I am using a set comprehension to generate a subset at each iteration, and I convert this subset into a frozenset so I can add it to ps (power set). Otherwise, I won't be able to add it because a set in Python consists only of immutable objects.

Simplification

You can simplify the code using some python comprehensions, so you can get rid of those for loops. You can also use zip to avoid using j index and the code will end up as the following:

def power_set(A):
    length = len(A)
    return {
        frozenset({e for e, b in zip(A, f'{i:{length}b}') if b == '1'})
        for i in range(2 ** length)
    }

That's it. What I like of this algorithm is that is clearer and more intuitive than others because it looks quite magical to rely on itertools even though it works as expected.

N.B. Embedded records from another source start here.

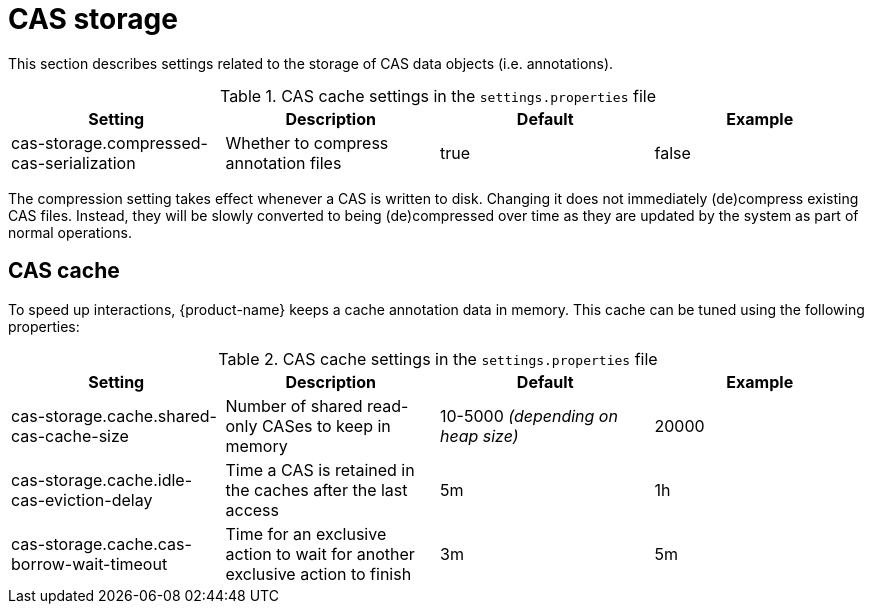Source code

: // Licensed to the Technische Universität Darmstadt under one
// or more contributor license agreements.  See the NOTICE file
// distributed with this work for additional information
// regarding copyright ownership.  The Technische Universität Darmstadt 
// licenses this file to you under the Apache License, Version 2.0 (the
// "License"); you may not use this file except in compliance
// with the License.
//  
// http://www.apache.org/licenses/LICENSE-2.0
// 
// Unless required by applicable law or agreed to in writing, software
// distributed under the License is distributed on an "AS IS" BASIS,
// WITHOUT WARRANTIES OR CONDITIONS OF ANY KIND, either express or implied.
// See the License for the specific language governing permissions and
// limitations under the License.

= CAS storage

This section describes settings related to the storage of CAS data objects (i.e. annotations).

.CAS cache settings in the `settings.properties` file
[cols="4*", options="header"]
|===
| Setting
| Description
| Default
| Example

| cas-storage.compressed-cas-serialization
| Whether to compress annotation files
| true
| false
|===

The compression setting takes effect whenever a CAS is written to disk. Changing it does not 
immediately (de)compress existing CAS files. Instead, they will be slowly converted to being
(de)compressed over time as they are updated by the system as part of normal operations.

== CAS cache

To speed up interactions, {product-name} keeps a cache annotation data in memory. 
This cache can be tuned using the following properties:

.CAS cache settings in the `settings.properties` file
[cols="4*", options="header"]
|===
| Setting
| Description
| Default
| Example

| cas-storage.cache.shared-cas-cache-size
| Number of shared read-only CASes to keep in memory
| 10-5000 _(depending on heap size)_
| 20000

| cas-storage.cache.idle-cas-eviction-delay
| Time a CAS is retained in the caches after the last access
| 5m
| 1h

| cas-storage.cache.cas-borrow-wait-timeout
| Time for an exclusive action to wait for another exclusive action to finish
| 3m
| 5m
|===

I have found the following algorithm very clear and simple:

def get_powerset(some_list):
    """Returns all subsets of size 0 - len(some_list) for some_list"""
    if len(some_list) == 0:
        return [[]]

    subsets = []
    first_element = some_list[0]
    remaining_list = some_list[1:]
    # Strategy: get all the subsets of remaining_list. For each
    # of those subsets, a full subset list will contain both
    # the original subset as well as a version of the subset
    # that contains first_element
    for partial_subset in get_powerset(remaining_list):
        subsets.append(partial_subset)
        subsets.append(partial_subset[:] + [first_element])

    return subsets

Another way one can generate the powerset is by generating all binary numbers that have n bits. As a power set the amount of number with n digits is 2 ^ n. The principle of this algorithm is that an element could be present or not in a subset as a binary digit could be one or zero but not both.

def power_set(items):
    N = len(items)
    # enumerate the 2 ** N possible combinations
    for i in range(2 ** N):
        combo = []
        for j in range(N):
            # test bit jth of integer i
            if (i >> j) % 2 == 1:
                combo.append(items[j])
        yield combo

I found both algorithms when I was taking MITx: 6.00.2x Introduction to Computational Thinking and Data Science, and I consider it is one of the easiest algorithms to understand I have seen.